__Exercise 1__:
For the judgment excerpt, decide whether each statement (a), (b) and (c) agrees with the text. Answer yes or no for each, and quote the deciding words exactly.
(a) Macdonald cites Aziz v SSHD for the succinct proposition.
(b) The FtT was to assess how likely it was that the appellant would be lawfully removed from the United Kingdom.
(c) Present information suggests that there may be a decision to deport.
__Exercise 2__:
Extract a passage from the judgment excerpt word for word. Begin at the words "23. As set out" and stop after the words "Secretary of State.".
__Exercise 3__:
Answer these questions about the judgment excerpt, labeling each answer (a), (b) or (c) to match its question.
(a) Besides Begum, which case did Mr Blair's analysis include?
(b) At which paragraphs did the FtT make observations ancillary to its conclusions?
(c) According to the headnote of Ciceri, on what evidence was the assessment of proportionality for the FtT?

__Selected excerpt__:
☆ ☆ ☆ ☆ ☆

19. For that succinct proposition, Macdonald cites Aziz v SSHD [2018] EWCA Civ 1884. The principle is stated as it was understood before Begum.
20. Mr Blair sought to take us on a complex analysis of further jurisprudence, including Begum and Ciceri [2021] UKUT 38, on the proper scope of the appeal. For purposes of some aspects of his argument, Ciceri could be taken as correctly decided; at other stages, he invited us to take another view.
21. We do not consider that any of those theoretical complexities bear on this case, once we look at what the FtT actually had to decide.
22. Ciceri aimed to set out, not to vary, the overarching legal framework for cases of this type.
23. As set out in the headnote at 2 – 3 of Ciceri, the FtT was to decide for itself whether depriving the appellant of citizenship would constitute a violation of his human rights. In so doing, it was to determine the reasonably foreseeable consequences of deprivation, without conducting a proleptic assessment of the likelihood of the appellant being lawfully removed from the United Kingdom. The assessment of proportionality was for the FtT, on the evidence before it, not only on the evidence considered by the Secretary of State.
24. On any view of the case law, the proposition extracted above from Macdonald remains correct. That is the approach which the FtT took.
25. The reasonably foreseeable consequences of Mr Kucha being deprived of citizenship were as set out in the SSHD’s decision. Following the FtT’s decision, the SSHD may or may not make another such decision. If it is adverse, and if he chooses again to appeal at that stage of the process, any appeal will be on the reasonably foreseeable consequences of deprivation. If he chooses not to appeal, or fails in an appeal, the SDSHD will consider, on the merits, whether to grant leave, and if so, in what form. The outcome may be satisfactory to the appellant. There may never be a decision to remove. Nothing in present information suggests that there may ever be a decision to deport. It was not within the FtT’s scope, and is not within our scope, to decide on a speculative and forward-looking basis whether it might ever be proportionate to decline to grant leave. Such issues are premature and detached from present reality.
26. In one passage of the appellant’s submissions it was suggested that if there had been clear evidence that the SSHD would give the appellant a right to work which would not disrupt his business then “there may have been no breach of article 8”. That proposition is less ambitious but more accurate on the true scope of the case. That is exactly the extent of interference with article 8 rights which led the FtT to allow the appeal. The appellant could expect no more.
27. The FtT made observations ancillary to its conclusions at [144 – 146]. While there is no error in those observations, the effect of the decision, resolving the agreed questions, would be the same if they had not appeared.

☆ ☆ ☆ ☆ ☆

__Information shown__:
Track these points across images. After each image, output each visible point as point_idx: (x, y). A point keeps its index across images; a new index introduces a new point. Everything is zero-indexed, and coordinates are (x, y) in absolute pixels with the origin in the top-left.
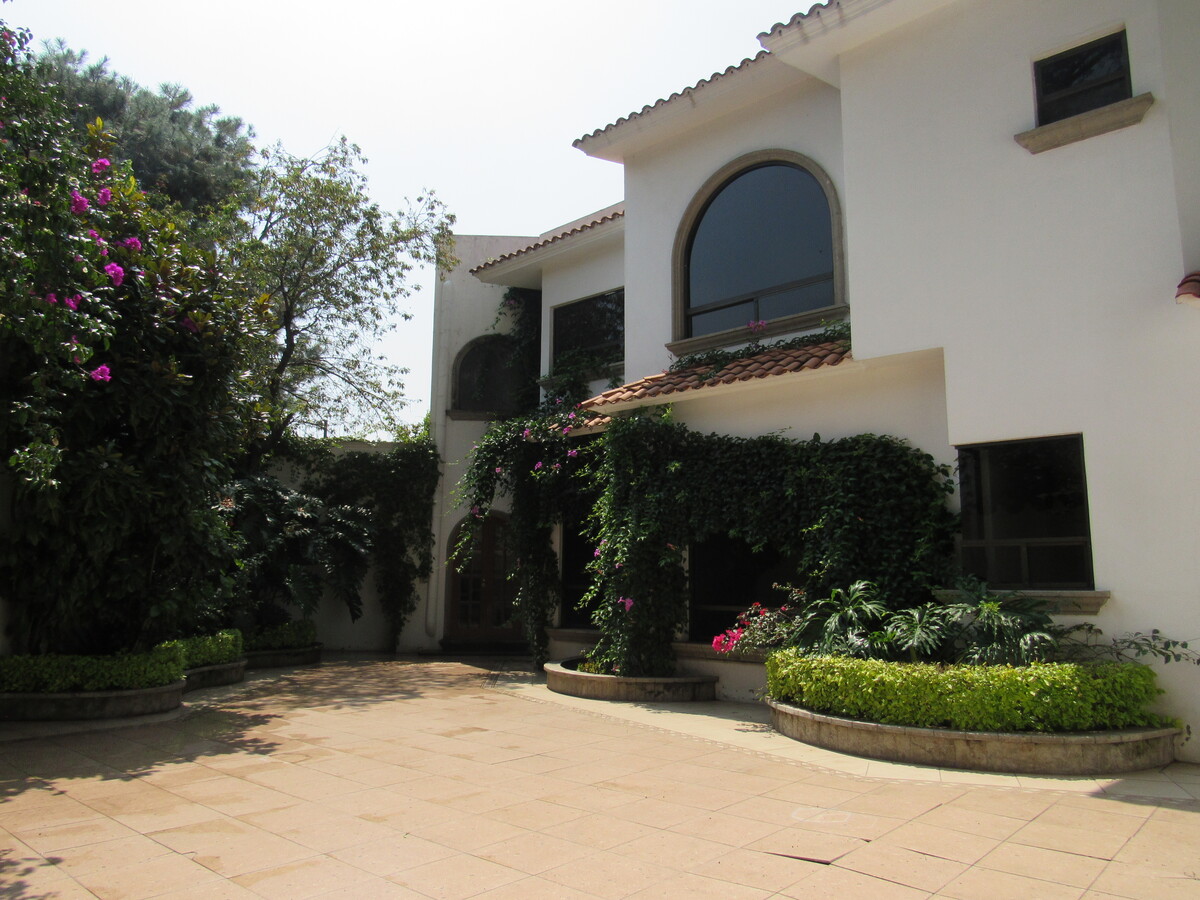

☆ ☆ ☆ ☆ ☆

__Your response 1__:
(a) Yes: "Macdonald cites Aziz v SSHD [2018] EWCA Civ 1884"
(b) No: "without conducting a proleptic assessment of the likelihood of the appellant being lawfully removed from the United Kingdom"
(c) No: "Nothing in present information suggests that there may ever be a decision to deport."

__Your response 2__:
23. As set out in the headnote at 2 – 3 of Ciceri, the FtT was to decide for itself whether depriving the appellant of citizenship would constitute a violation of his human rights. In so doing, it was to determine the reasonably foreseeable consequences of deprivation, without conducting a proleptic assessment of the likelihood of the appellant being lawfully removed from the United Kingdom. The assessment of proportionality was for the FtT, on the evidence before it, not only on the evidence considered by the Secretary of State.

__Your response 3__:
(a) Ciceri [2021] UKUT 38
(b) At [144 – 146]
(c) On the evidence before it, not only on the evidence considered by the Secretary of State